# My new friends... no fins but still aquatic



## freemike (Feb 3, 2012)

I picked up two frogs for my 2.5 gallon aquarium while out getting plants. I believe one is female and the other male.


----------



## MollyJean (Dec 29, 2009)

Ahhhh i love froggies!!! What else do you have in the tank with them?


----------



## freemike (Feb 3, 2012)

It's just them I'm getting a 5 or 10 gallon (he's not sure how big it is) tank from my brother and will be setting up a frog tank.
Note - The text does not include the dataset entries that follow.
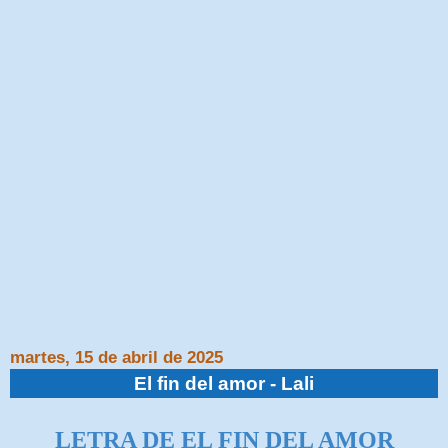
martes, 15 de abril de 2025
El fin del amor - Lali
LETRA DE EL FIN DEL AMOR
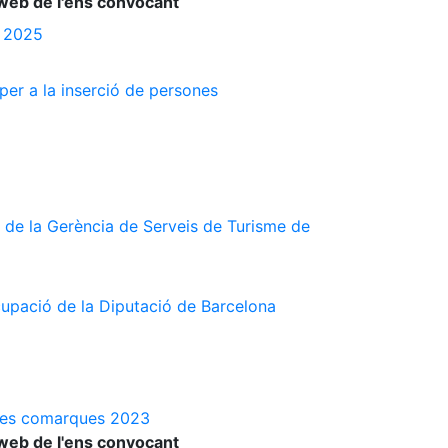
web de l'ens convocant
s 2025
 per a la inserció de persones
 de la Gerència de Serveis de Turisme de
cupació de la Diputació de Barcelona
a les comarques 2023
web de l'ens convocant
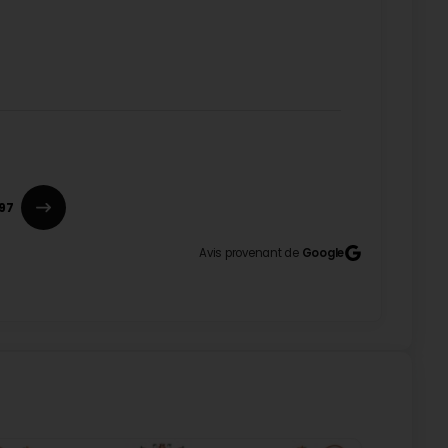
97
Avis provenant de
Google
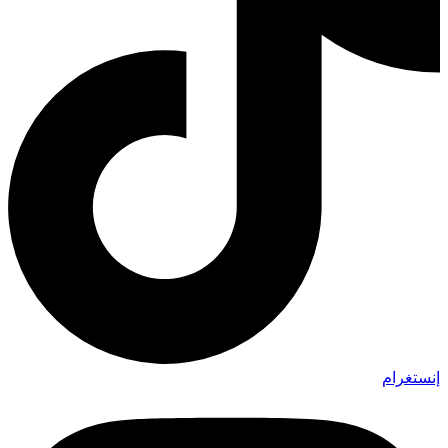
إنستغرام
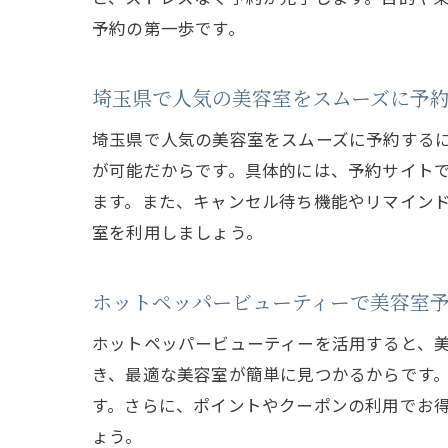
予約の第一歩です。
埼玉県で人気の美容室をスムーズに予
埼玉県で人気の美容室をスムーズに予約するに
が可能だからです。具体的には、予約サイト
ます。また、キャンセル待ち機能やリマイン
室を利用しましょう。
ホットペッパービューティーで美容室
ホットペッパービューティーを活用すると、
き、最適な美容室が簡単に見つかるからです
す。さらに、ポイントやクーポンの利用でお
ょう。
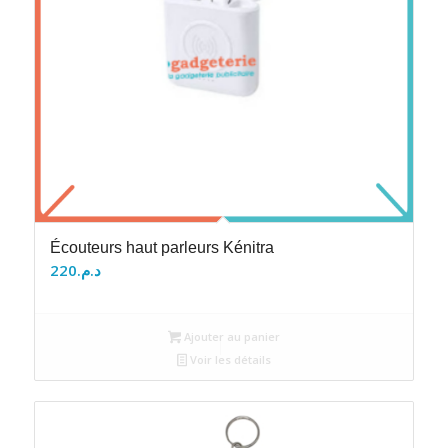
Écouteurs haut parleurs Kénitra
220
د.م.
Ajouter au panier
Voir les détails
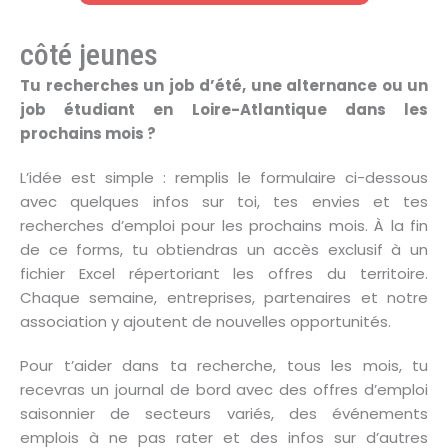
côté jeunes
Tu recherches un job d’été, une alternance ou un
job étudiant en Loire-Atlantique dans les
prochains mois ?
L’idée est simple : remplis le formulaire ci-dessous
avec quelques infos sur toi, tes envies et tes
recherches d’emploi pour les prochains mois. À la fin
de ce forms, tu obtiendras un accès exclusif à un
fichier Excel répertoriant les offres du territoire.
Chaque semaine, entreprises, partenaires et notre
association y ajoutent de nouvelles opportunités.
Pour t’aider dans ta recherche, tous les mois, tu
recevras un journal de bord avec des offres d’emploi
saisonnier de secteurs variés, des événements
emplois à ne pas rater et des infos sur d’autres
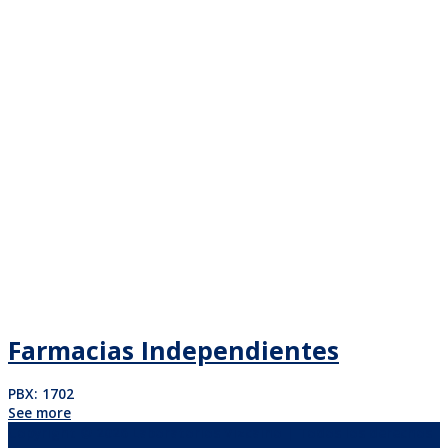
Farmacias Independientes
PBX: 1702
See more
Copyright © 2026
Laboratorios Vizcaino
| Todos los derechos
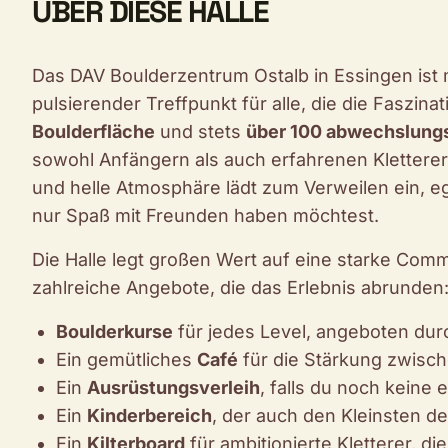
ÜBER DIESE HALLE
Das DAV Boulderzentrum Ostalb in Essingen ist me
pulsierender Treffpunkt für alle, die die Faszina
Boulderfläche
und stets
über 100 abwechslung
sowohl Anfängern als auch erfahrenen Kletterer
und helle Atmosphäre lädt zum Verweilen ein, e
nur Spaß mit Freunden haben möchtest.
Die Halle legt großen Wert auf eine starke Com
zahlreiche Angebote, die das Erlebnis abrunden
Boulderkurse
für jedes Level, angeboten du
Ein gemütliches
Café
für die Stärkung zwisc
Ein
Ausrüstungsverleih
, falls du noch keine
Ein
Kinderbereich
, der auch den Kleinsten d
Ein
Kilterboard
für ambitionierte Kletterer, d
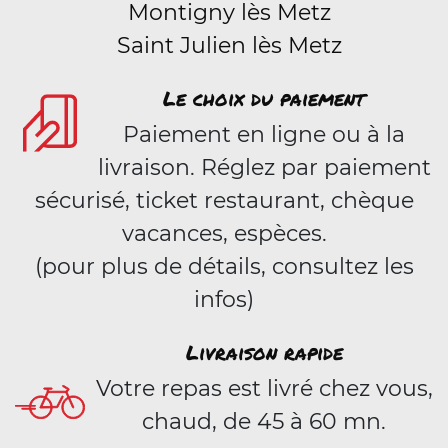
Montigny lès Metz
Saint Julien lès Metz
Le choix du paiement
Paiement en ligne ou à la
livraison. Réglez par paiement
sécurisé, ticket restaurant, chèque
vacances, espèces.
(pour plus de détails, consultez les
infos)
Livraison rapide
Votre repas est livré chez vous,
chaud, de 45 à 60 mn.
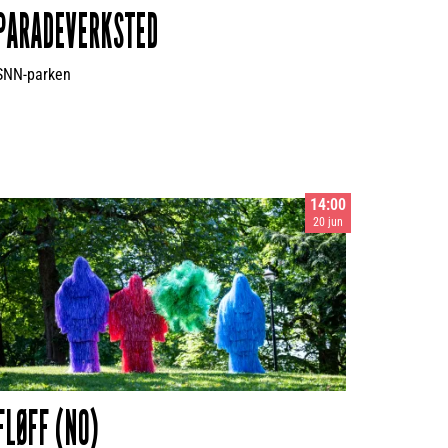
PARADEVERKSTED
SNN-parken
14:00
20 jun
FLØFF (NO)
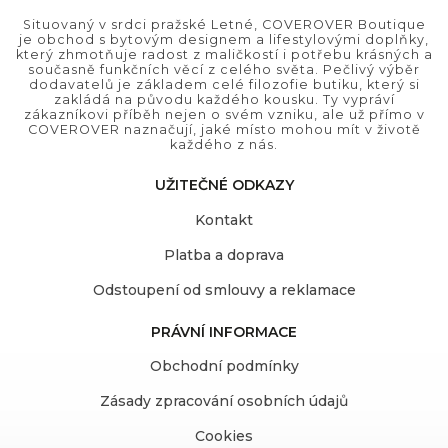
Situovaný v srdci pražské Letné, COVEROVER Boutique
je obchod s bytovým designem a lifestylovými doplňky,
který zhmotňuje radost z maličkostí i potřebu krásných a
současně funkčních věcí z celého světa. Pečlivý výběr
dodavatelů je základem celé filozofie butiku, který si
zakládá na původu každého kousku. Ty vypráví
zákazníkovi příběh nejen o svém vzniku, ale už přímo v
COVEROVER naznačují, jaké místo mohou mít v životě
každého z nás.
UŽITEČNÉ ODKAZY
Kontakt
Platba a doprava
Odstoupení od smlouvy a reklamace
PRÁVNÍ INFORMACE
Obchodní podmínky
Zásady zpracování osobních údajů
Cookies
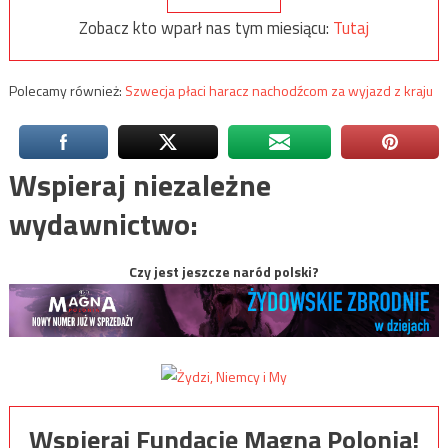
Zobacz kto wparł nas tym miesiącu:
Tutaj
Polecamy również:
Szwecja płaci haracz nachodźcom za wyjazd z kraju
Wspieraj niezależne
wydawnictwo:
Czy jest jeszcze naród polski?
Wspieraj Fundację Magna Polonia!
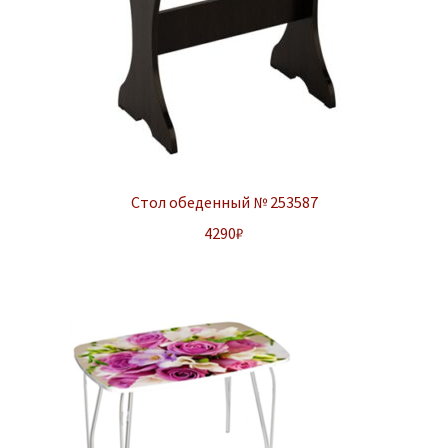
Стол обеденный № 253587
4290
₽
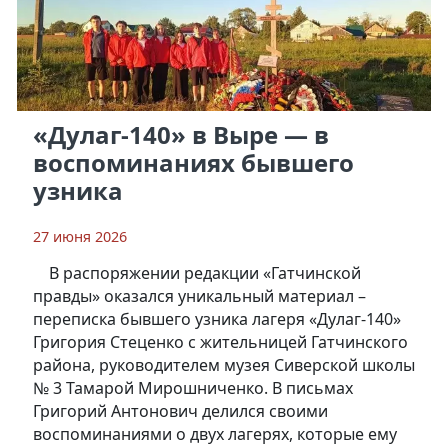
«Дулаг-140» в Выре — в
воспоминаниях бывшего
узника
27 июня 2026
В распоряжении редакции «Гатчинской
правды» оказался уникальный материал –
переписка бывшего узника лагеря «Дулаг-140»
Григория Стеценко с жительницей Гатчинского
района, руководителем музея Сиверской школы
№ 3 Тамарой Мирошниченко. В письмах
Григорий Антонович делился своими
воспоминаниями о двух лагерях, которые ему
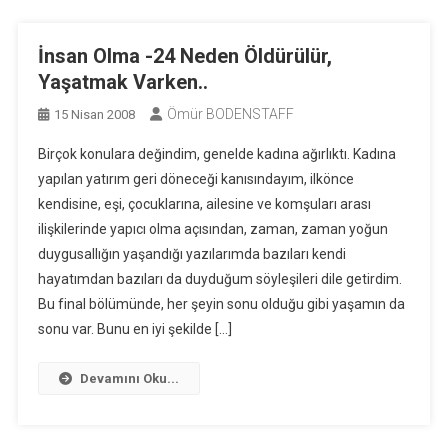
İnsan Olma -24 Neden Öldürülür,
Yaşatmak Varken..
Ömür BODENSTAFF
15 Nisan 2008
Birçok konulara değindim, genelde kadına ağırlıktı. Kadına
yapılan yatırım geri döneceği kanısındayım, ilkönce
kendisine, eşi, çocuklarına, ailesine ve komşuları arası
ilişkilerinde yapıcı olma açısından, zaman, zaman yoğun
duygusallığın yaşandığı yazılarımda bazıları kendi
hayatımdan bazıları da duyduğum söyleşileri dile getirdim.
Bu final bölümünde, her şeyin sonu olduğu gibi yaşamın da
sonu var. Bunu en iyi şekilde […]
Devamını Oku...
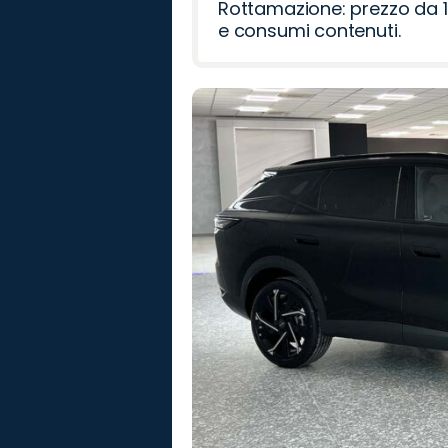
Rottamazione: prezzo da 1
e consumi contenuti.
I may put a small school of cory's with them.


----------



## Olympia (Aug 25, 2011)

I want ADFs so bad <3


----------



## betta lover1507 (Aug 6, 2011)

lovely frogs  be careful for no mating, unless you want them to :I


----------



## djembekah (Feb 13, 2012)

i want adfs so much now! so cute wow.


----------



## Pitluvs (Jun 22, 2011)

You'd be better off with a mid or top dweller fish with your frogs, adding another bottom dweller with bottom dwelling frog makes them compete for space and food  

They're cute


----------



## freemike (Feb 3, 2012)

Interesting but I've changed my mind again lol... I'm thinking about going with assassin snails.


----------